Mogelijke voorkomende gebreken na oplevering van balansventilatiesystemen.
-  Geluidsklachten door verschillende oorzaken.
-  Aan- en afzuiging verwisseld met daardoor etensluchtjes en toiletgeuren in de woning.
-  Lucht dat wordt aangezogen vlak naast de uitblaasopening van de buren. Dit kan ook zorgen voor
   klachten over etensluchtjes in de woning.
-  De ventilatieventielen niet goed ingeregeld. Dit kan leiden tot een hoger vermogen dan nodig met als
    gevolg veel ventilatiegeluid, snelle slijtage en te veel energieverbruik.
    De toevoerlucht moet niet naar beneden vallen maar zich horizontaal verspreiden.

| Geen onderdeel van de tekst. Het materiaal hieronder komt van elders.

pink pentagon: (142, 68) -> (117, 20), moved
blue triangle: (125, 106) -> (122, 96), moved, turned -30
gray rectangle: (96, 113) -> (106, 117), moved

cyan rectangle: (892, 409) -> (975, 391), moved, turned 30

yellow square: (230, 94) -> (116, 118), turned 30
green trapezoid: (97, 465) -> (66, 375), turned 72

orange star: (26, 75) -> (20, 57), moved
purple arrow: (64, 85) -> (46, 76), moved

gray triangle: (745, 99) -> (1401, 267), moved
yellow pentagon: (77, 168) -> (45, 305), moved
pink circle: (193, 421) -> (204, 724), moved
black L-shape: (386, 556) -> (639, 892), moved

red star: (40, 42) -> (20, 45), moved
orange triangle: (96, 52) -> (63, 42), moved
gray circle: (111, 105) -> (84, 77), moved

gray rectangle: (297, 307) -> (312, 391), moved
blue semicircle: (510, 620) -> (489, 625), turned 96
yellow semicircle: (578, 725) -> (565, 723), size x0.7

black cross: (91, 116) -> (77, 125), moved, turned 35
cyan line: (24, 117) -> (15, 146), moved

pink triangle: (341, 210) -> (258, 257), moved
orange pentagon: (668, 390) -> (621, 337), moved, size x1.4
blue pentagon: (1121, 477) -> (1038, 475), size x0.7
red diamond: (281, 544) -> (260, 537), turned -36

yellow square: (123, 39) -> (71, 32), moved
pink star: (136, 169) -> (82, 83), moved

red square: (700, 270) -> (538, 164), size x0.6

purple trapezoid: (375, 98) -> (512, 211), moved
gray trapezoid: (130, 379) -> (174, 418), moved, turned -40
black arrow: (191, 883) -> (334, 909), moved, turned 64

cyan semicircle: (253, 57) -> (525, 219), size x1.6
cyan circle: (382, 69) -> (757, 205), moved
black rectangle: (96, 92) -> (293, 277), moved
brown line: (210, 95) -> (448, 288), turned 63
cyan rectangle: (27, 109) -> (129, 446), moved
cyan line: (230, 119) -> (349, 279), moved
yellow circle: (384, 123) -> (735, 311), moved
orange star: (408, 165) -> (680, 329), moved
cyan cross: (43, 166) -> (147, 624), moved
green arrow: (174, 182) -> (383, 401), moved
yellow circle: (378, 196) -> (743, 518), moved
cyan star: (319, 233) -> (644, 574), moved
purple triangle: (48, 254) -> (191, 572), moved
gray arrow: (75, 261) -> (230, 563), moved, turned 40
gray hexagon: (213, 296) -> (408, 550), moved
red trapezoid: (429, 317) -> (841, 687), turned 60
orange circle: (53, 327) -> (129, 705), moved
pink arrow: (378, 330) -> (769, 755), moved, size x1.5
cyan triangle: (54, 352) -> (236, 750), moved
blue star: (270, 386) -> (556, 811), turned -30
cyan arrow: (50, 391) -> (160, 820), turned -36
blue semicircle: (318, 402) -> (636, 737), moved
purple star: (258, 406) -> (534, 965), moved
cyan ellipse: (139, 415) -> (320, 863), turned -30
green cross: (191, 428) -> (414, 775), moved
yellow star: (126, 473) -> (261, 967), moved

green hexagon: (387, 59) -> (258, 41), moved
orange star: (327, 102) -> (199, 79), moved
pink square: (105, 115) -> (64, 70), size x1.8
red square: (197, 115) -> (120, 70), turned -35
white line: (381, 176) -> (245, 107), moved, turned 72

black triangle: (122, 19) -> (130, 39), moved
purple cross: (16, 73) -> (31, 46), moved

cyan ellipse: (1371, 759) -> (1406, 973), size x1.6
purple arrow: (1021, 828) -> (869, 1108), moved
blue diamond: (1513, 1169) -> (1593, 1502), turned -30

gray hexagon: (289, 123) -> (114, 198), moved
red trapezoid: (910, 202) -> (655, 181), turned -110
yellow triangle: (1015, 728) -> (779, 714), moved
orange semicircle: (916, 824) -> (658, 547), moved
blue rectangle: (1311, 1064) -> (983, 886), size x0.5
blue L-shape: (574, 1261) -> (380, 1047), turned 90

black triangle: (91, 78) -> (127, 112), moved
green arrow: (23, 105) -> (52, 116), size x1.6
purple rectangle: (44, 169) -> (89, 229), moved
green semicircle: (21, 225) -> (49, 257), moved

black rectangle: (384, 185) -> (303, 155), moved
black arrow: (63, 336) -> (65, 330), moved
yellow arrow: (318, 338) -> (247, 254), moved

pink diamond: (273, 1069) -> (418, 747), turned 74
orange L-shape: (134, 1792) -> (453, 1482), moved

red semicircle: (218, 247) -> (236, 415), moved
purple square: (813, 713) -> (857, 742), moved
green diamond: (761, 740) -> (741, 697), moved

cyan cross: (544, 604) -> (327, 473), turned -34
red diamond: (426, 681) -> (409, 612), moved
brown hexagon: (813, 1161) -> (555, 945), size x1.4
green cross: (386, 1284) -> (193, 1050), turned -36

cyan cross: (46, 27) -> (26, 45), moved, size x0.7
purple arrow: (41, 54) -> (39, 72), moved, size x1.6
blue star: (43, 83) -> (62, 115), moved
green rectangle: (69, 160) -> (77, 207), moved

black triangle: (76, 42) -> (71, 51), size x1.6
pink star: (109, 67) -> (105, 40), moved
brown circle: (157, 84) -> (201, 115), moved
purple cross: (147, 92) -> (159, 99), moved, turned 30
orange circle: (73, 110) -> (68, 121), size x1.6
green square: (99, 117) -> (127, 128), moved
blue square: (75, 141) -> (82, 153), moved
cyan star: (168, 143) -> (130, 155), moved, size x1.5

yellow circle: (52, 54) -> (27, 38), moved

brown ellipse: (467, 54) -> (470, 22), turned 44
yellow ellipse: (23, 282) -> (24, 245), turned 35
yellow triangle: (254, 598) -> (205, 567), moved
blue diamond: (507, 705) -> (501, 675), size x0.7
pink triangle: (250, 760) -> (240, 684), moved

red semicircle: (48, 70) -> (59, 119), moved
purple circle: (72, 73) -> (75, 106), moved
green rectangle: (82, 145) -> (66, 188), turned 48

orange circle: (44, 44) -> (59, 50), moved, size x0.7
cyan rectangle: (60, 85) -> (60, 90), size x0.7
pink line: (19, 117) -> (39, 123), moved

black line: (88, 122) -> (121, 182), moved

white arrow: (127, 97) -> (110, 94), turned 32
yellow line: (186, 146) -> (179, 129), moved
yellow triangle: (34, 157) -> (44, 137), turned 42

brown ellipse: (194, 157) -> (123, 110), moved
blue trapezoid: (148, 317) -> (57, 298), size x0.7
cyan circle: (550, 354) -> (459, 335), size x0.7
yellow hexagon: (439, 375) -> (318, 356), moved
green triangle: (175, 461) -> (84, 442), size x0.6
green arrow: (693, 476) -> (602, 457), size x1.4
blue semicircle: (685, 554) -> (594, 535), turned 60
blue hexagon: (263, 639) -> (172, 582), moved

-  Te laag ingestelde ondergrens van CO2-sensoren die moeten zorgen voor een zuinige en adequate
    regeling per zone.
-  De vochtsensoren die de ventilatie-unit voortdurend aan en uit schakelden, soms op maximaal
   vermogen met enorm geluidsoverlast als gevolg.
-  Het verwisselen van slaap- en woonzones. Hierdoor wordt bijvoorbeeld verse lucht naar de
   slaapkamer gestuurd als er in de woonzone veel mensen zijn en omgekeerd, met als resultaat hoge
   CO concentraties (> 2500ppm) en benauwde omstandigheden.
-  Een te kleine capaciteit waardoor de unit op maximaal debiet moet draaien. Dit kan leiden tot
   geluidsoverlast.

Dauwpunt
Het dauwpunt is die temperatuur waartoe de lucht moet worden afgekoeld om neer te slaan in de vorm van dauw, of als het dauwpunt onder het vriespunt ligt in de vorm van rijp. Wanneer deze neerslag plaatsvindt is de lucht bij die temperatuur verzadigd met vocht.
Een voorbeeld: Bij een luchttemperatuur van 20°C en een relatieve luchtvochtigheid van 50% dan een dauwpunt van 9,3°C (nauwkeurig volgens een tabel).